• **TASK STATEMENT**: Repeat the text of every entry below character for character. Leave the pictures out of your answer.

• **Pictures paired with their source code**:
[Start of Attachment]

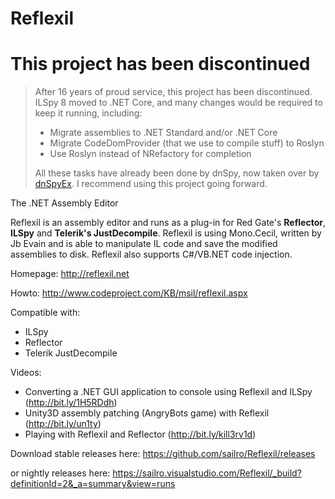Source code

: Reflexil 
========

# This project has been discontinued
> After 16 years of proud service, this project has been discontinued. ILSpy 8 moved to .NET Core, and many changes would be required to keep it running, including:
> 
> - Migrate assemblies to .NET Standard and/or .NET Core
> - Migrate CodeDomProvider (that we use to compile stuff) to Roslyn 
> - Use Roslyn instead of NRefactory for completion
> 
> All these tasks have already been done by dnSpy, now taken over by [dnSpyEx](https://github.com/dnSpyEx). I recommend using this project going forward.

The .NET Assembly Editor

Reflexil is an assembly editor and runs as a plug-in for Red Gate's **Reflector**, **ILSpy** and **Telerik's JustDecompile**. Reflexil is using Mono.Cecil, written by Jb Evain and is able to manipulate IL code and save the modified assemblies to disk. Reflexil also supports C#/VB.NET code injection.

Homepage: http://reflexil.net

Howto: http://www.codeproject.com/KB/msil/reflexil.aspx

Compatible with:
- ILSpy
- Reflector
- Telerik JustDecompile

Videos:
- Converting a .NET GUI application to console using Reflexil and ILSpy (http://bit.ly/1H5RDdh)
- Unity3D assembly patching (AngryBots game) with Reflexil  (http://bit.ly/un1ty)
- Playing with Reflexil and Reflector (http://bit.ly/kill3rv1d) 

Download stable releases here: https://github.com/sailro/Reflexil/releases

or nightly releases here: https://sailro.visualstudio.com/Reflexil/_build?definitionId=2&_a=summary&view=runs
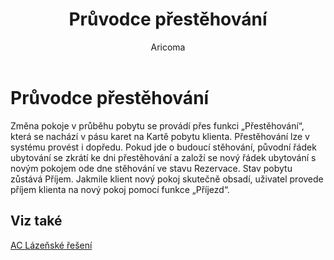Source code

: ﻿---
    title: "Průvodce přestěhování"
    author: Aricoma
    ms.date: 04/30/2018
    ms.topic: article
    ms.prod: dynamics-nav-2017
    ms.contentlocale: cs-cz
    ms.lasthandoff: 04/30/2018
---

# Průvodce přestěhování

Změna pokoje v průběhu pobytu se provádí přes funkci „Přestěhování“, která se nachází v pásu karet na Kartě pobytu klienta.
Přestěhování lze v systému provést i dopředu. Pokud jde o budoucí stěhování, původní řádek ubytování se zkrátí ke dni přestěhování a založí se nový řádek ubytování s novým pokojem ode dne stěhování ve stavu Rezervace. Stav pobytu zůstává Příjem. Jakmile klient nový pokoj skutečně obsadí, uživatel provede příjem klienta na nový pokoj pomocí funkce „Příjezd“. 



## <a name="see-also"></a>Viz také
[AC Lázeňské řešení](spa-solution.md)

[End of Attachment]

• **TASK OUTPUT**:
Source code

: Reflexil 
========

# This project has been discontinued
> After 16 years of proud service, this project has been discontinued. ILSpy 8 moved to .NET Core, and many changes would be required to keep it running, including:
> 
> - Migrate assemblies to .NET Standard and/or .NET Core
> - Migrate CodeDomProvider (that we use to compile stuff) to Roslyn 
> - Use Roslyn instead of NRefactory for completion
> 
> All these tasks have already been done by dnSpy, now taken over by [dnSpyEx](https://github.com/dnSpyEx). I recommend using this project going forward.

The .NET Assembly Editor

Reflexil is an assembly editor and runs as a plug-in for Red Gate's **Reflector**, **ILSpy** and **Telerik's JustDecompile**. Reflexil is using Mono.Cecil, written by Jb Evain and is able to manipulate IL code and save the modified assemblies to disk. Reflexil also supports C#/VB.NET code injection.

Homepage: http://reflexil.net

Howto: http://www.codeproject.com/KB/msil/reflexil.aspx

Compatible with:
- ILSpy
- Reflector
- Telerik JustDecompile

Videos:
- Converting a .NET GUI application to console using Reflexil and ILSpy (http://bit.ly/1H5RDdh)
- Unity3D assembly patching (AngryBots game) with Reflexil  (http://bit.ly/un1ty)
- Playing with Reflexil and Reflector (http://bit.ly/kill3rv1d) 

Download stable releases here: https://github.com/sailro/Reflexil/releases

or nightly releases here: https://sailro.visualstudio.com/Reflexil/_build?definitionId=2&_a=summary&view=runs
Source code

: ﻿---
    title: "Průvodce přestěhování"
    author: Aricoma
    ms.date: 04/30/2018
    ms.topic: article
    ms.prod: dynamics-nav-2017
    ms.contentlocale: cs-cz
    ms.lasthandoff: 04/30/2018
---

# Průvodce přestěhování

Změna pokoje v průběhu pobytu se provádí přes funkci „Přestěhování“, která se nachází v pásu karet na Kartě pobytu klienta.
Přestěhování lze v systému provést i dopředu. Pokud jde o budoucí stěhování, původní řádek ubytování se zkrátí ke dni přestěhování a založí se nový řádek ubytování s novým pokojem ode dne stěhování ve stavu Rezervace. Stav pobytu zůstává Příjem. Jakmile klient nový pokoj skutečně obsadí, uživatel provede příjem klienta na nový pokoj pomocí funkce „Příjezd“. 



## <a name="see-also"></a>Viz také
[AC Lázeňské řešení](spa-solution.md)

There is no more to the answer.